* **Input for this task**:
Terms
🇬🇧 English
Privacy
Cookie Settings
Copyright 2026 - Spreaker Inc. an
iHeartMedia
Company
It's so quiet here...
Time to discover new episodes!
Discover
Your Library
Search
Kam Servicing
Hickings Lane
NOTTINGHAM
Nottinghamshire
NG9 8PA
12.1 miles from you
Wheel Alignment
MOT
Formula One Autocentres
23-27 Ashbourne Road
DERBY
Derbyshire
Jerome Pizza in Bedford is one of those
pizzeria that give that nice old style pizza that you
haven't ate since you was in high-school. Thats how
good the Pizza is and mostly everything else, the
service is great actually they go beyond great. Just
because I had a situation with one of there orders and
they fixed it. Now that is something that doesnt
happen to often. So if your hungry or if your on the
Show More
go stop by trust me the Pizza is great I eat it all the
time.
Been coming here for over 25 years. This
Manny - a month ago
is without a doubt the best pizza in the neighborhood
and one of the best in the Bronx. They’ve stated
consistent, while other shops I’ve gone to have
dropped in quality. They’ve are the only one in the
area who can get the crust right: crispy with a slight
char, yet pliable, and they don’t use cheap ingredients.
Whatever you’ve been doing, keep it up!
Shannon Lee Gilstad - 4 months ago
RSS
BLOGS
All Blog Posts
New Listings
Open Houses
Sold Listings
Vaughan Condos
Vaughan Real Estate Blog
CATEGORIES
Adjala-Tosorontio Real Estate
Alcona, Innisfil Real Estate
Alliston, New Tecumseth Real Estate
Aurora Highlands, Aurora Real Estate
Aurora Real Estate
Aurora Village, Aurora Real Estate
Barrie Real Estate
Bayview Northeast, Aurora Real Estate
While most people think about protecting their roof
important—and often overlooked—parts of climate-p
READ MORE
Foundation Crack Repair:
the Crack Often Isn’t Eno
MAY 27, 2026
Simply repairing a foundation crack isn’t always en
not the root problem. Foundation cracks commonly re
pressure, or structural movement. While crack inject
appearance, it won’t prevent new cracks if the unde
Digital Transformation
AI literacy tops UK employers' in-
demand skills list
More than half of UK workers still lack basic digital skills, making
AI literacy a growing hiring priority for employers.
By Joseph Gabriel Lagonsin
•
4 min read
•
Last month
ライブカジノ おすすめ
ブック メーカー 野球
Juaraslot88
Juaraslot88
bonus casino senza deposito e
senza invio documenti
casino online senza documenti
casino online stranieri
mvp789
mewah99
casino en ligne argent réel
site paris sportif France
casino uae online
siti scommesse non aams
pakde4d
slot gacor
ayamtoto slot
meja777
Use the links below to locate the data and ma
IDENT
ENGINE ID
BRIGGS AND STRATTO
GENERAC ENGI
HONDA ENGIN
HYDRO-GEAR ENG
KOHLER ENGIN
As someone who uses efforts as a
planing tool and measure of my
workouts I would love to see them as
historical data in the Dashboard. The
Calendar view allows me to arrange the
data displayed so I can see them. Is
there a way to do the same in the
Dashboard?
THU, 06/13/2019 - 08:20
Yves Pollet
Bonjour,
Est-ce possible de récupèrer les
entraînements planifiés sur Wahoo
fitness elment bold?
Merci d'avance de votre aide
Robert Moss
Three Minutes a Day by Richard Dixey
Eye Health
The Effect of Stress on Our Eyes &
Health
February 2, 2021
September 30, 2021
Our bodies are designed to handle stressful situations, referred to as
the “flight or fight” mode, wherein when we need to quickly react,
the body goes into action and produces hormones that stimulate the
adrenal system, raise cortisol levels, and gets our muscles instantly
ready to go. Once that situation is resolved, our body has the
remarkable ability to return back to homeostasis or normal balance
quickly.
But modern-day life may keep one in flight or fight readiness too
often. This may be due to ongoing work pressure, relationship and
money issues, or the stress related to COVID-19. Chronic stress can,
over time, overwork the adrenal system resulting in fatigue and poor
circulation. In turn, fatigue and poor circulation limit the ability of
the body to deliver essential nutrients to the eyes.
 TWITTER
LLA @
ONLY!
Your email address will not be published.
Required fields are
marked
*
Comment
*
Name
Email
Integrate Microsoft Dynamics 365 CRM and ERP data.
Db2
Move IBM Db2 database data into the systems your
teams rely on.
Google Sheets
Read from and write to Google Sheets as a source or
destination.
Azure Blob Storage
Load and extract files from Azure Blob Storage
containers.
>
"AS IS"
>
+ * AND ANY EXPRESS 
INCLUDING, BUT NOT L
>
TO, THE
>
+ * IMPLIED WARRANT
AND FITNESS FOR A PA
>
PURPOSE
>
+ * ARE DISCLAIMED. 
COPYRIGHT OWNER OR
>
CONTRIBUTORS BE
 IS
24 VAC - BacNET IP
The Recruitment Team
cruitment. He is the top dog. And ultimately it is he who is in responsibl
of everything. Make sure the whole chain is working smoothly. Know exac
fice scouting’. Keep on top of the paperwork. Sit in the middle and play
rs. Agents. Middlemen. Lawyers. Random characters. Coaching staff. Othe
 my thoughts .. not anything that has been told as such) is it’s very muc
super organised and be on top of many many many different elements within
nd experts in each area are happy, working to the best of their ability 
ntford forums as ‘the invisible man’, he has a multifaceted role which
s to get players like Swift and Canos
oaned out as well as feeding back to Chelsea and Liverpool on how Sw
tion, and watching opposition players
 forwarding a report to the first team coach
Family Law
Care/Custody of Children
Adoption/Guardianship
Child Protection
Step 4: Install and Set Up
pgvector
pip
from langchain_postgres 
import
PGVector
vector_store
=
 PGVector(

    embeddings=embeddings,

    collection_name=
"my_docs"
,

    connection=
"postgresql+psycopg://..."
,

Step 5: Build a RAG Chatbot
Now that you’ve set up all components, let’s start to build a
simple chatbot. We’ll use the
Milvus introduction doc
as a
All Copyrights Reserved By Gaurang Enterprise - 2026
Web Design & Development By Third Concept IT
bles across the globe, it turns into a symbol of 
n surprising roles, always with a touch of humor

* **What is being asked**:
Starting with the line above that holds "All Blog Posts" and stopping with the line that holds "Aurora Village, Aurora Real Estate", reproduce each line exactly, omitting all other lines.

* **Answer**:
All Blog Posts
New Listings
Open Houses
Sold Listings
Vaughan Condos
Vaughan Real Estate Blog
CATEGORIES
Adjala-Tosorontio Real Estate
Alcona, Innisfil Real Estate
Alliston, New Tecumseth Real Estate
Aurora Highlands, Aurora Real Estate
Aurora Real Estate
Aurora Village, Aurora Real Estate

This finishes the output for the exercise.